Brief: Leave out the images and repeat every entry below exactly.

(Supplied records begins)

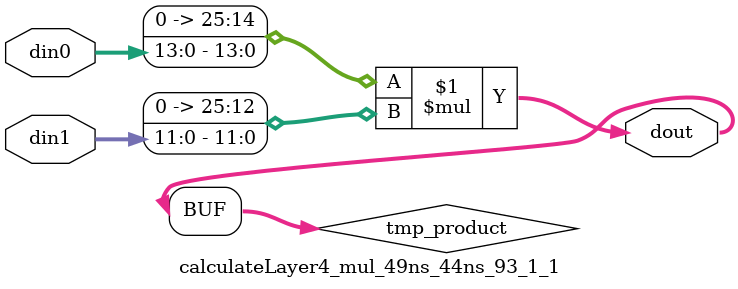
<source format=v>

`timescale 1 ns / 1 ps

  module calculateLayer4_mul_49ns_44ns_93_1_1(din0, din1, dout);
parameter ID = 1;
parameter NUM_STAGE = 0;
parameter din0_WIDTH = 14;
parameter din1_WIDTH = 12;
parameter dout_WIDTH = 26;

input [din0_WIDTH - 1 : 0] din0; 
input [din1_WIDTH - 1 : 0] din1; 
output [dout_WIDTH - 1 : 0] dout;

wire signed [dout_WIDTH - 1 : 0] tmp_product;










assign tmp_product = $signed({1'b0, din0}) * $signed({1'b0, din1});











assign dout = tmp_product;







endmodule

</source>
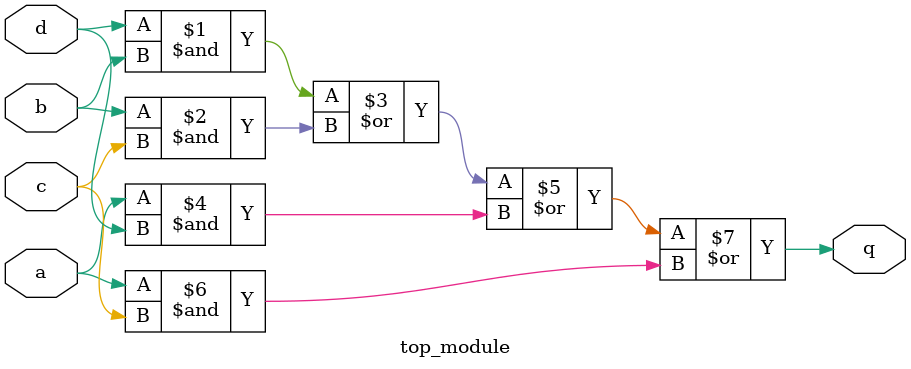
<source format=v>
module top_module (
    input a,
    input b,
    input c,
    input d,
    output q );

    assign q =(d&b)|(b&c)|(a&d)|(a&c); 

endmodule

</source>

(Supplied records ends)

Your response:
<source format=v>

`timescale 1 ns / 1 ps

  module calculateLayer4_mul_49ns_44ns_93_1_1(din0, din1, dout);
parameter ID = 1;
parameter NUM_STAGE = 0;
parameter din0_WIDTH = 14;
parameter din1_WIDTH = 12;
parameter dout_WIDTH = 26;

input [din0_WIDTH - 1 : 0] din0; 
input [din1_WIDTH - 1 : 0] din1; 
output [dout_WIDTH - 1 : 0] dout;

wire signed [dout_WIDTH - 1 : 0] tmp_product;










assign tmp_product = $signed({1'b0, din0}) * $signed({1'b0, din1});











assign dout = tmp_product;







endmodule

</source>
<source format=v>
module top_module (
    input a,
    input b,
    input c,
    input d,
    output q );

    assign q =(d&b)|(b&c)|(a&d)|(a&c); 

endmodule

</source>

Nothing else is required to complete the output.